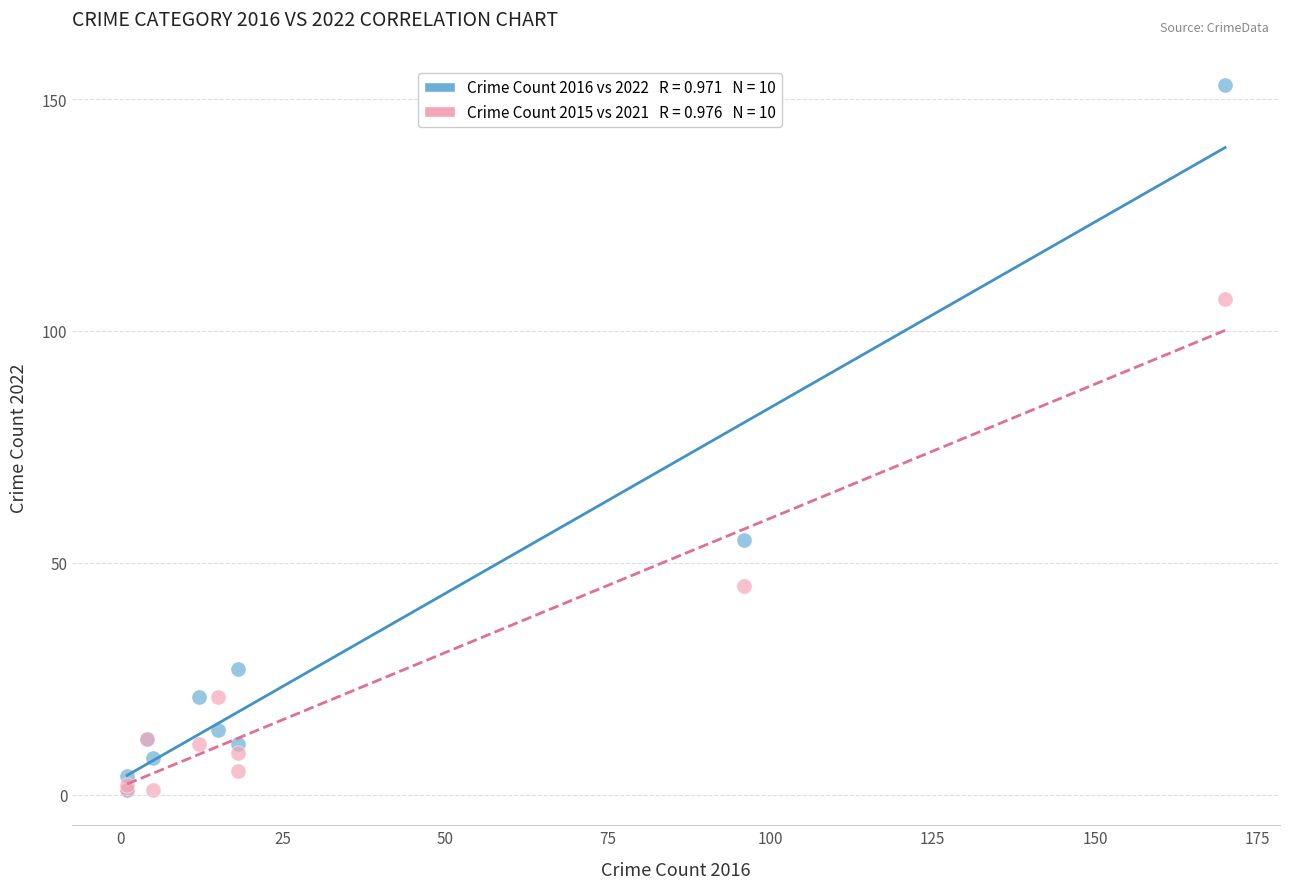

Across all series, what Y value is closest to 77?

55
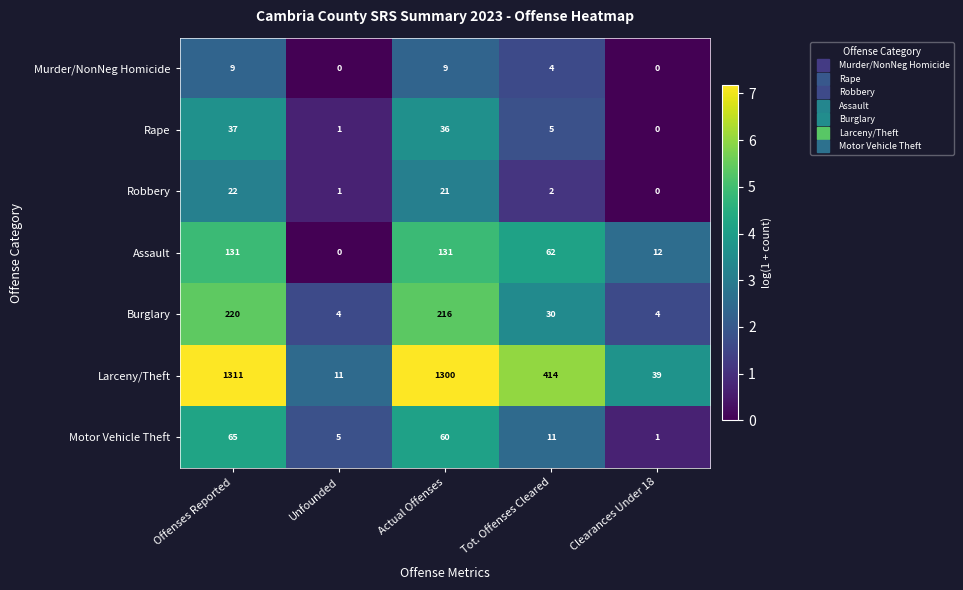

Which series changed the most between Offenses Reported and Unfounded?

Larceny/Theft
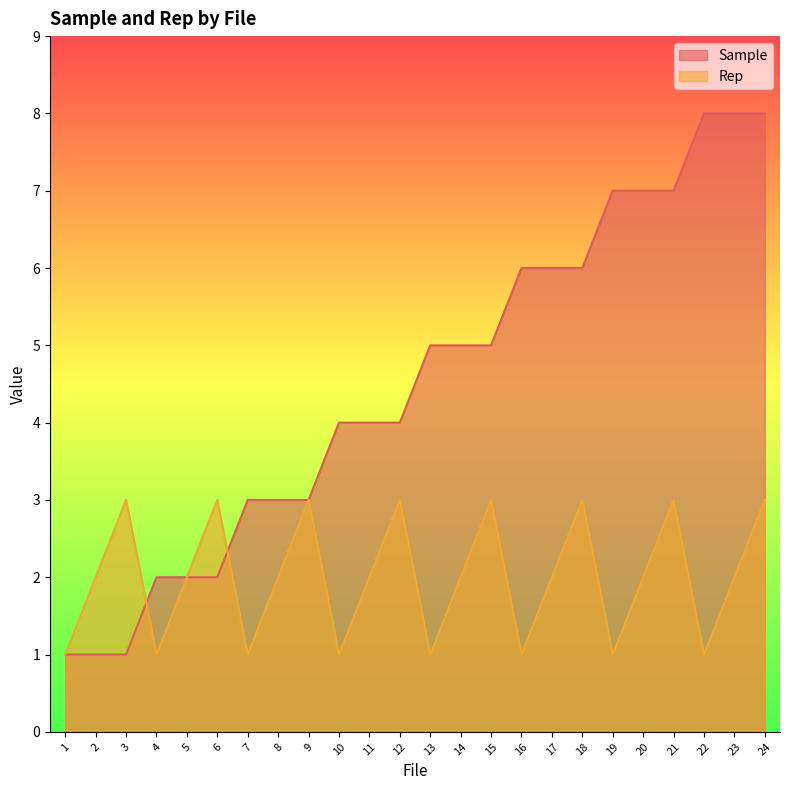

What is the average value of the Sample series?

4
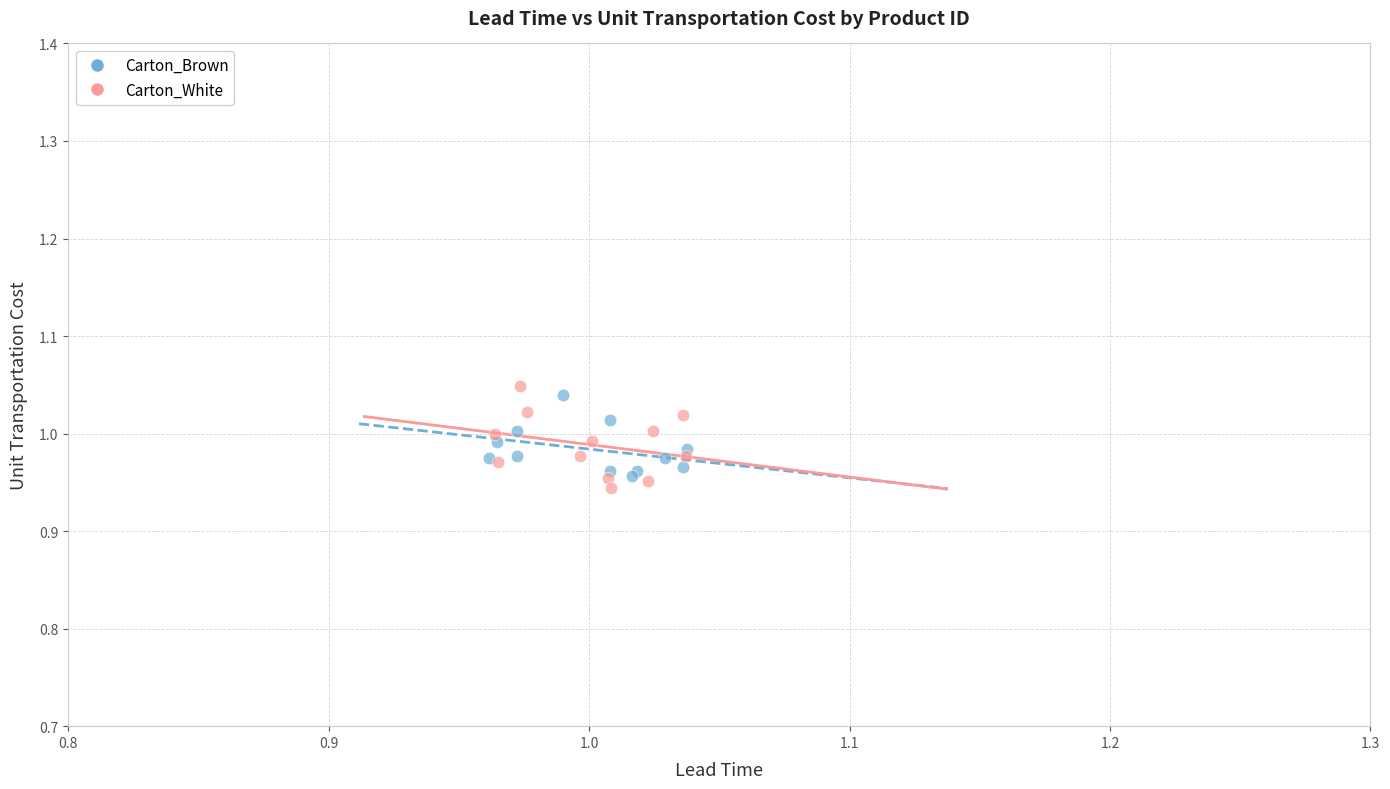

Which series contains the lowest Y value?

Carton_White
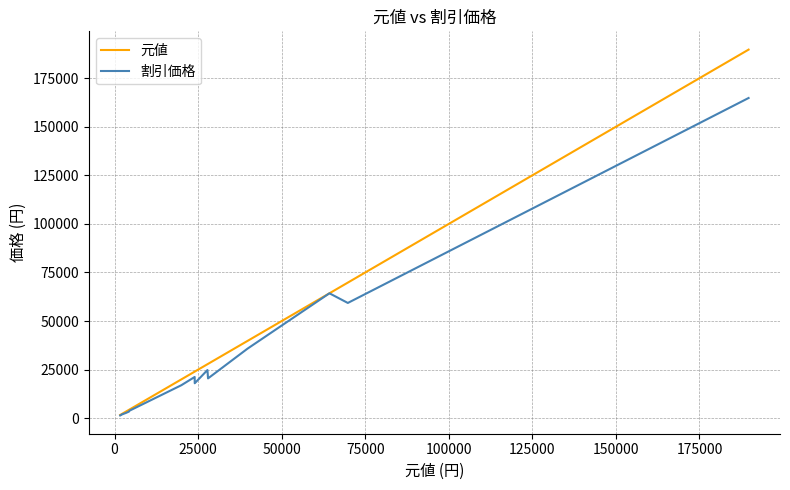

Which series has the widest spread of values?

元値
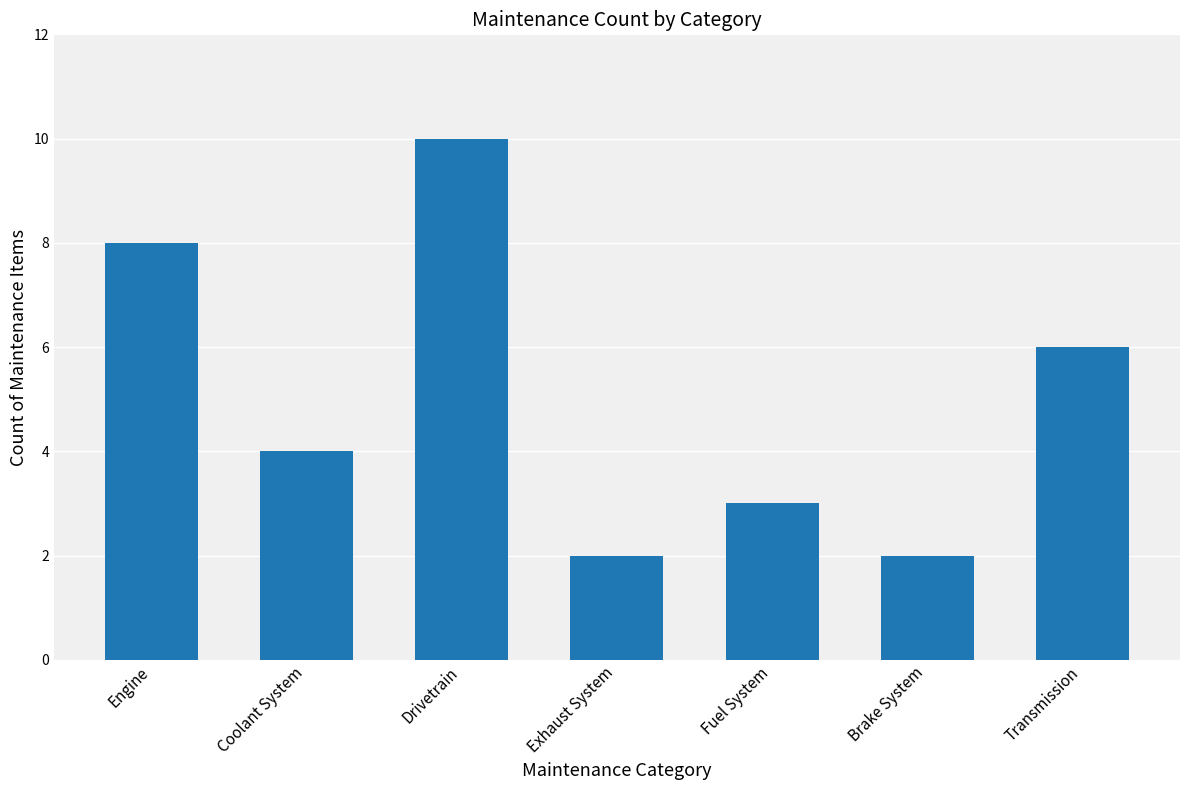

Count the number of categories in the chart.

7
^^^^^^^^^^^^^^^^
■ WHAT THE TASK ASKS ■
Please copy word for word the rows from the line that contains "Larceny/Theft" through the end of the rows, leaving the pictures out of your answer.

■ RESULT ■
Larceny/Theft

What is the average value of the Sample series?

4

Which series contains the lowest Y value?

Carton_White

Which series has the widest spread of values?

元値

Count the number of categories in the chart.

7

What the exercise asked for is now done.